Radar 2020 des startups cybersécurité françaises : notre analyse (1/2)

Vers une concrétisation malgré l’adversité ?

L’année dernière montrait l’amorçage de la transformation de l’écosystème des startups en cybersécurité françaises. Cette année, de nombreuses questions se posent : la dynamique a-t-elle continué en dépit de la crise sanitaire ? Comment l’écosystème y-a-t-il répondu ? Quelles actions permettraient de l’accompagner vers un passage à l’échelle ?

 

 

Un secteur toujours dynamique où certaines startups arrivent à maturité

Un panorama des startups en évolution constante

Notre radar recense désormais 152 startups en cybersécurité, ce qui représente 18 startups de plus qu’en juin 2019, soit une croissance de 13%. Concernant leur taille, on constate une forte augmentation (73%) du nombre de « moyennes entreprises », alors que celui des « très petites entreprises » et « petites entreprises » reste stable, ce qui est un signe d’un début de solidification du marché. Au total, les startups représentent plus de 1400 salariés soit 17% de plus que l’an dernier, un chiffre en augmentation pour la 4ème année consécutive.

 

 

 

Au niveau de leur répartition géographique, le constat est assez similaire à 2019 : le bassin parisien reste le pôle principal (on y compte plus de 60% des sièges sociaux des startups du radar). Le pôle rennais arrive en seconde position et continue à gagner en volume pour atteindre 10% de représentativité. A noter que la région de Bordeaux arrive en troisième position avec 4% de startups.

Des créations de startups toujours prometteuses

Le radar compte 16 jeunes startups créées entre début 2019 et août 2020. Parmi ces startups, on peut observer que :

  • Plus d’un quart se concentre sur des sujets de protection des données: Olvid, Protected, Pineapple Technology, BusterAI
  • Près d’un autre quart sur l’aide à la gestion de vulnérabilités et des activités de sécurité opérationnelle: Patrowl, V6Protect, Purplemet.
  • La protection des endpoints (Nucleon Security, Glimps) complète le podium des principales thématiques adressées par ces nouvelles startups.

A noter, l’apparition de la startup Malizen qui se positionne sur le threat hunting et l’aide aux investigations des équipes de réponse à incidents, sujet encore peu représenté dans l’écosystème.
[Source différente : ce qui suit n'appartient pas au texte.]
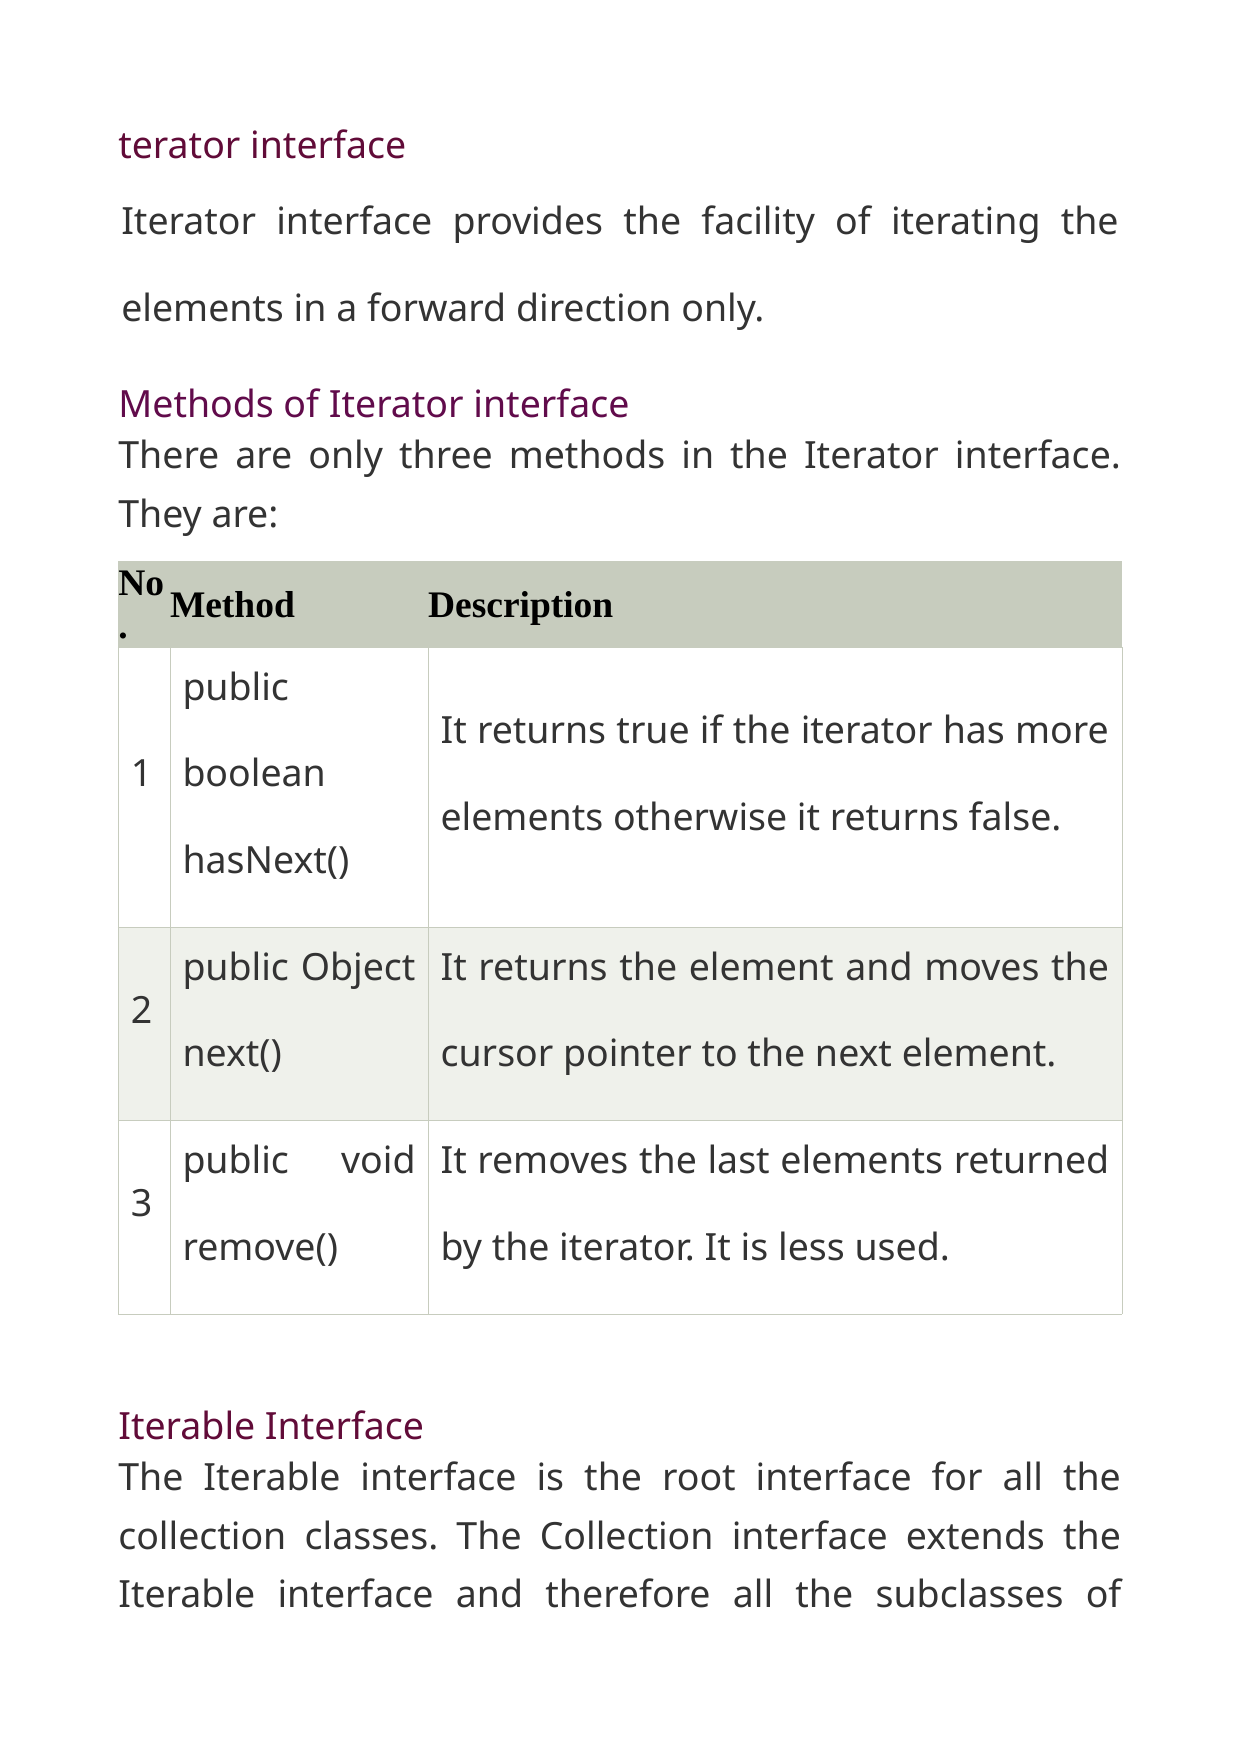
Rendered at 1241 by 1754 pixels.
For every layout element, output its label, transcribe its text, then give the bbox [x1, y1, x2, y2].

text terator interface [118, 118, 1122, 169]
table_cell It returns the element and moves the cursor pointer to the next element. [429, 928, 1122, 1120]
table_cell public void remove() [171, 1121, 428, 1314]
subtitle Iterable Interface [118, 1399, 1122, 1450]
table_header Iterator interface provides the facility of iterating the elements in a forward direction only. [118, 191, 1122, 365]
table_cell 1 [119, 648, 170, 927]
table_header Method [170, 561, 428, 647]
text There are only three methods in the Iterator interface. They are: [118, 429, 1122, 538]
table_cell It removes the last elements returned by the iterator. It is less used. [429, 1121, 1122, 1314]
table_header Description [428, 561, 1122, 647]
table_cell 2 [119, 928, 170, 1120]
table_cell 3 [119, 1121, 170, 1314]
table_cell public boolean hasNext() [171, 648, 428, 927]
table_cell public Object next() [171, 928, 428, 1120]
table_cell It returns true if the iterator has more elements otherwise it returns false. [429, 648, 1122, 927]
subtitle Methods of Iterator interface [118, 378, 1122, 429]
text The Iterable interface is the root interface for all the collection classes. The Collection interface extends the Iterable interface and therefore all the subclasses of [118, 1450, 1122, 1619]
table_header No. [118, 561, 170, 647]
Le positionnement de Moabi sur l’aide à l’audit de sécurité des firmware (logiciel embarqué), est également intéressant en regard des enjeux autours de la sécurité des objets connectés.

Ces nouvelles startups tirent le plus souvent leur origine de l’identification d’un manque sur le marché par l’un des fondateurs lors d’une précédente expérience professionnelle. Toutefois, cette année deux structures, Malizen et CryptoNext sont issues de projets de recherche. Un chiffre, certes faible, mais intéressant en comparaison aux années précédentes, d’autant plus dans un contexte français où le monde de la recherche et celui de la cybersécurité restent encore trop dissociés.

 

 

Seulement 38% des startups françaises se positionnent sur des thématiques émergentes

Le rapport des startups à l’innovation reste stable par rapport aux années précédentes. 30% des startups sont disruptives et créent de nouvelles solutions de sécurité, 8% sécurisent des nouveaux usages (IoT, Cloud, etc.). Cependant la majorité (62%) de startups réinventent des solutions existantes en proposant des améliorations. Malgré l’absence d’innovation directe, ces startups peuvent connaitre un franc succès si elles font preuves d’agilité commerciale. L’exemple parfait est Egerie Software, qui a attaqué rapidement la question de la digitalisation de la méthode d’analyse des risques Ebios Risk Manager développée par l’ANSSI.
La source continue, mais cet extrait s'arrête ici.